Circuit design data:
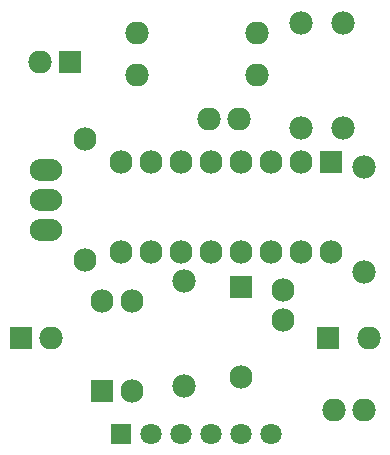
<source format=gts>
%FSLAX44Y44*%
%MOMM*%
G71*
G01*
G75*
G04 Layer_Color=8388736*
%ADD10C,1.7780*%
%ADD11C,1.6000*%
%ADD12R,1.6000X1.6000*%
%ADD13R,1.7556X1.7634*%
%ADD14O,1.7556X1.7634*%
%ADD15R,1.7634X1.7556*%
%ADD16O,1.7634X1.7556*%
%ADD17O,2.5400X1.6764*%
%ADD18C,1.4986*%
%ADD19C,0.2000*%
%ADD20C,0.2540*%
%ADD21C,0.3810*%
%ADD22C,0.1778*%
%ADD23C,0.1270*%
%ADD24R,3.2000X0.5080*%
%ADD25C,1.9812*%
%ADD26C,1.8032*%
%ADD27R,1.8032X1.8032*%
%ADD28R,1.9588X1.9666*%
%ADD29O,1.9588X1.9666*%
%ADD30R,1.9666X1.9588*%
%ADD31O,1.9666X1.9588*%
%ADD32O,2.7432X1.8796*%
D25*
X327660Y152400D02*
D03*
Y241300D02*
D03*
X175260Y55880D02*
D03*
Y144780D02*
D03*
X274320Y274320D02*
D03*
Y363220D02*
D03*
X309880Y274320D02*
D03*
Y363220D02*
D03*
D26*
X248920Y15240D02*
D03*
X223520D02*
D03*
X198120D02*
D03*
X172720D02*
D03*
X147320D02*
D03*
D27*
X121920D02*
D03*
D28*
X299720Y245520D02*
D03*
X105441Y51401D02*
D03*
X223520Y139700D02*
D03*
D29*
X274320Y245520D02*
D03*
X248920D02*
D03*
X223520D02*
D03*
X198120D02*
D03*
X172720D02*
D03*
X147320D02*
D03*
X121920D02*
D03*
X299720Y169320D02*
D03*
X274320D02*
D03*
X248920D02*
D03*
X223520D02*
D03*
X198120D02*
D03*
X172720D02*
D03*
X147320D02*
D03*
X121920D02*
D03*
X130841Y51401D02*
D03*
Y127601D02*
D03*
X105441D02*
D03*
X91440Y264360D02*
D03*
Y162360D02*
D03*
X259080Y111760D02*
D03*
Y137160D02*
D03*
X223520Y63500D02*
D03*
D30*
X36860Y96480D02*
D03*
X78740Y330200D02*
D03*
X296474Y96520D02*
D03*
D31*
X62260Y96480D02*
D03*
X53340Y330200D02*
D03*
X237120Y354240D02*
D03*
X135120D02*
D03*
Y318680D02*
D03*
X237120D02*
D03*
X196300Y281600D02*
D03*
X221700D02*
D03*
X331475Y96520D02*
D03*
X327660Y35560D02*
D03*
X302260D02*
D03*
D32*
X58420Y187960D02*
D03*
Y213360D02*
D03*
Y238760D02*
D03*
M02*

</source>
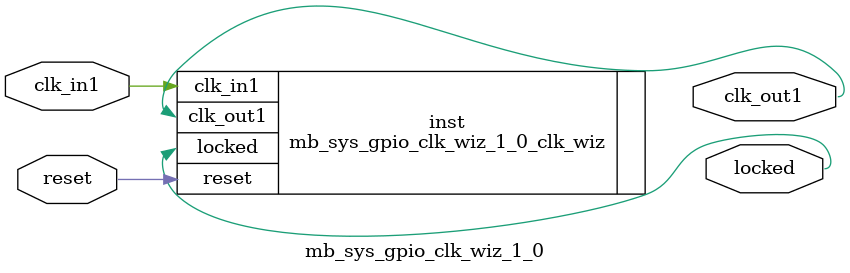
<source format=v>


`timescale 1ps/1ps

(* CORE_GENERATION_INFO = "mb_sys_gpio_clk_wiz_1_0,clk_wiz_v5_3_3_0,{component_name=mb_sys_gpio_clk_wiz_1_0,use_phase_alignment=true,use_min_o_jitter=false,use_max_i_jitter=false,use_dyn_phase_shift=false,use_inclk_switchover=false,use_dyn_reconfig=false,enable_axi=0,feedback_source=FDBK_AUTO,PRIMITIVE=MMCM,num_out_clk=1,clkin1_period=10.0,clkin2_period=10.0,use_power_down=false,use_reset=true,use_locked=true,use_inclk_stopped=false,feedback_type=SINGLE,CLOCK_MGR_TYPE=NA,manual_override=false}" *)

module mb_sys_gpio_clk_wiz_1_0 
 (
  // Clock out ports
  output        clk_out1,
  // Status and control signals
  input         reset,
  output        locked,
 // Clock in ports
  input         clk_in1
 );

  mb_sys_gpio_clk_wiz_1_0_clk_wiz inst
  (
  // Clock out ports  
  .clk_out1(clk_out1),
  // Status and control signals               
  .reset(reset), 
  .locked(locked),
 // Clock in ports
  .clk_in1(clk_in1)
  );

endmodule

</source>
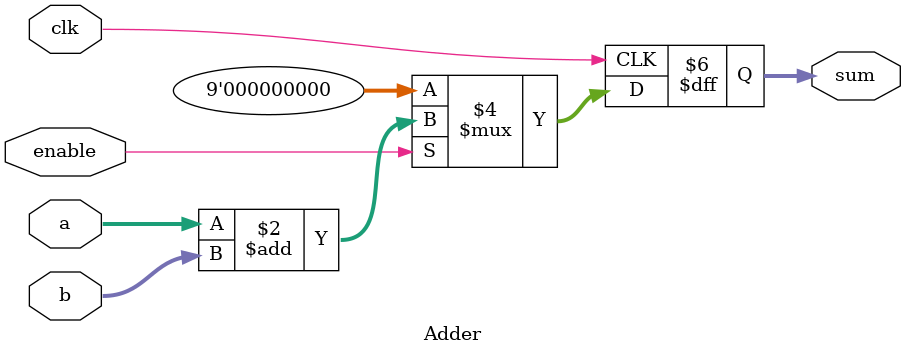
<source format=sv>
`timescale 1ns / 1ps


module Adder(
  input clk,
  input enable,
  input [7:0] a,
  input [7:0] b,
  output reg [8:0] sum
    );
    always@(posedge clk) begin
      if(enable) begin
        sum <= a + b;
      end
      else
        sum <= 0;
    end
endmodule

</source>
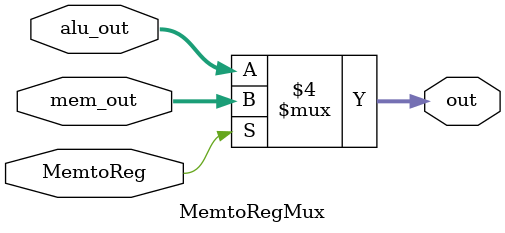
<source format=v>
`timescale 1ns / 1ps

module MemtoRegMux(
    input [31:0] alu_out, // come from ALU
    input [31:0] mem_out, // come from data memory
    input MemtoReg,       // come from control unit
    output reg [31:0] out
    );

    always @(*) begin
        if (MemtoReg == 1)
            out <= mem_out;
        else
            out <= alu_out;
    end
endmodule

</source>
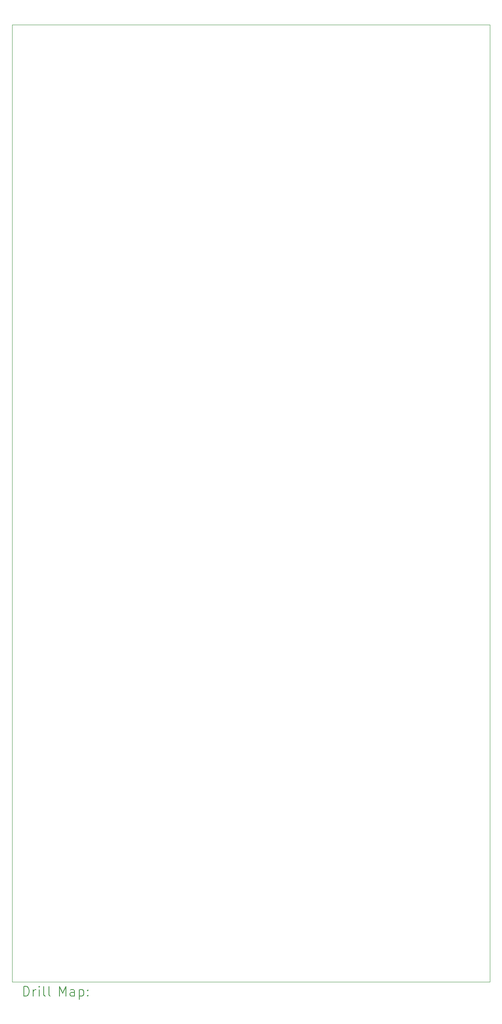
<source format=gbr>
%TF.GenerationSoftware,KiCad,Pcbnew,7.0.0-da2b9df05c~163~ubuntu22.04.1*%
%TF.CreationDate,2023-02-21T20:49:09-05:00*%
%TF.ProjectId,mfos_vca-panel,6d666f73-5f76-4636-912d-70616e656c2e,rev?*%
%TF.SameCoordinates,Original*%
%TF.FileFunction,Drillmap*%
%TF.FilePolarity,Positive*%
%FSLAX45Y45*%
G04 Gerber Fmt 4.5, Leading zero omitted, Abs format (unit mm)*
G04 Created by KiCad (PCBNEW 7.0.0-da2b9df05c~163~ubuntu22.04.1) date 2023-02-21 20:49:09*
%MOMM*%
%LPD*%
G01*
G04 APERTURE LIST*
%ADD10C,0.050000*%
%ADD11C,0.200000*%
G04 APERTURE END LIST*
D10*
X1700000Y-600000D02*
X11700000Y-600000D01*
X11700000Y-600000D02*
X11700000Y-20600000D01*
X11700000Y-20600000D02*
X1700000Y-20600000D01*
X1700000Y-20600000D02*
X1700000Y-600000D01*
D11*
X1945119Y-20895976D02*
X1945119Y-20695976D01*
X1945119Y-20695976D02*
X1992738Y-20695976D01*
X1992738Y-20695976D02*
X2021309Y-20705500D01*
X2021309Y-20705500D02*
X2040357Y-20724548D01*
X2040357Y-20724548D02*
X2049881Y-20743595D01*
X2049881Y-20743595D02*
X2059405Y-20781690D01*
X2059405Y-20781690D02*
X2059405Y-20810262D01*
X2059405Y-20810262D02*
X2049881Y-20848357D01*
X2049881Y-20848357D02*
X2040357Y-20867405D01*
X2040357Y-20867405D02*
X2021309Y-20886452D01*
X2021309Y-20886452D02*
X1992738Y-20895976D01*
X1992738Y-20895976D02*
X1945119Y-20895976D01*
X2145119Y-20895976D02*
X2145119Y-20762643D01*
X2145119Y-20800738D02*
X2154643Y-20781690D01*
X2154643Y-20781690D02*
X2164167Y-20772167D01*
X2164167Y-20772167D02*
X2183214Y-20762643D01*
X2183214Y-20762643D02*
X2202262Y-20762643D01*
X2268929Y-20895976D02*
X2268929Y-20762643D01*
X2268929Y-20695976D02*
X2259405Y-20705500D01*
X2259405Y-20705500D02*
X2268929Y-20715024D01*
X2268929Y-20715024D02*
X2278452Y-20705500D01*
X2278452Y-20705500D02*
X2268929Y-20695976D01*
X2268929Y-20695976D02*
X2268929Y-20715024D01*
X2392738Y-20895976D02*
X2373690Y-20886452D01*
X2373690Y-20886452D02*
X2364167Y-20867405D01*
X2364167Y-20867405D02*
X2364167Y-20695976D01*
X2497500Y-20895976D02*
X2478452Y-20886452D01*
X2478452Y-20886452D02*
X2468929Y-20867405D01*
X2468929Y-20867405D02*
X2468929Y-20695976D01*
X2693690Y-20895976D02*
X2693690Y-20695976D01*
X2693690Y-20695976D02*
X2760357Y-20838833D01*
X2760357Y-20838833D02*
X2827024Y-20695976D01*
X2827024Y-20695976D02*
X2827024Y-20895976D01*
X3007976Y-20895976D02*
X3007976Y-20791214D01*
X3007976Y-20791214D02*
X2998452Y-20772167D01*
X2998452Y-20772167D02*
X2979405Y-20762643D01*
X2979405Y-20762643D02*
X2941309Y-20762643D01*
X2941309Y-20762643D02*
X2922262Y-20772167D01*
X3007976Y-20886452D02*
X2988928Y-20895976D01*
X2988928Y-20895976D02*
X2941309Y-20895976D01*
X2941309Y-20895976D02*
X2922262Y-20886452D01*
X2922262Y-20886452D02*
X2912738Y-20867405D01*
X2912738Y-20867405D02*
X2912738Y-20848357D01*
X2912738Y-20848357D02*
X2922262Y-20829310D01*
X2922262Y-20829310D02*
X2941309Y-20819786D01*
X2941309Y-20819786D02*
X2988928Y-20819786D01*
X2988928Y-20819786D02*
X3007976Y-20810262D01*
X3103214Y-20762643D02*
X3103214Y-20962643D01*
X3103214Y-20772167D02*
X3122262Y-20762643D01*
X3122262Y-20762643D02*
X3160357Y-20762643D01*
X3160357Y-20762643D02*
X3179405Y-20772167D01*
X3179405Y-20772167D02*
X3188928Y-20781690D01*
X3188928Y-20781690D02*
X3198452Y-20800738D01*
X3198452Y-20800738D02*
X3198452Y-20857881D01*
X3198452Y-20857881D02*
X3188928Y-20876929D01*
X3188928Y-20876929D02*
X3179405Y-20886452D01*
X3179405Y-20886452D02*
X3160357Y-20895976D01*
X3160357Y-20895976D02*
X3122262Y-20895976D01*
X3122262Y-20895976D02*
X3103214Y-20886452D01*
X3284167Y-20876929D02*
X3293690Y-20886452D01*
X3293690Y-20886452D02*
X3284167Y-20895976D01*
X3284167Y-20895976D02*
X3274643Y-20886452D01*
X3274643Y-20886452D02*
X3284167Y-20876929D01*
X3284167Y-20876929D02*
X3284167Y-20895976D01*
X3284167Y-20772167D02*
X3293690Y-20781690D01*
X3293690Y-20781690D02*
X3284167Y-20791214D01*
X3284167Y-20791214D02*
X3274643Y-20781690D01*
X3274643Y-20781690D02*
X3284167Y-20772167D01*
X3284167Y-20772167D02*
X3284167Y-20791214D01*
M02*

</source>
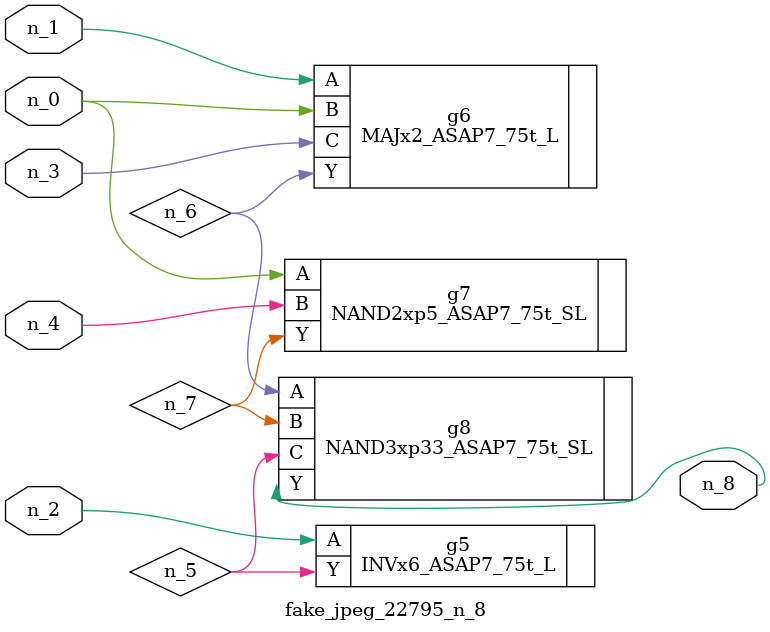
<source format=v>
module fake_jpeg_22795_n_8 (n_3, n_2, n_1, n_0, n_4, n_8);

input n_3;
input n_2;
input n_1;
input n_0;
input n_4;

output n_8;

wire n_6;
wire n_5;
wire n_7;

INVx6_ASAP7_75t_L g5 ( 
.A(n_2),
.Y(n_5)
);

MAJx2_ASAP7_75t_L g6 ( 
.A(n_1),
.B(n_0),
.C(n_3),
.Y(n_6)
);

NAND2xp5_ASAP7_75t_SL g7 ( 
.A(n_0),
.B(n_4),
.Y(n_7)
);

NAND3xp33_ASAP7_75t_SL g8 ( 
.A(n_6),
.B(n_7),
.C(n_5),
.Y(n_8)
);


endmodule
</source>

- [Assigned task] Find every line above that contains the word "LIST", and return each one.

- [Completed exercise]
G04 APERTURE LIST*
G04 APERTURE END LIST*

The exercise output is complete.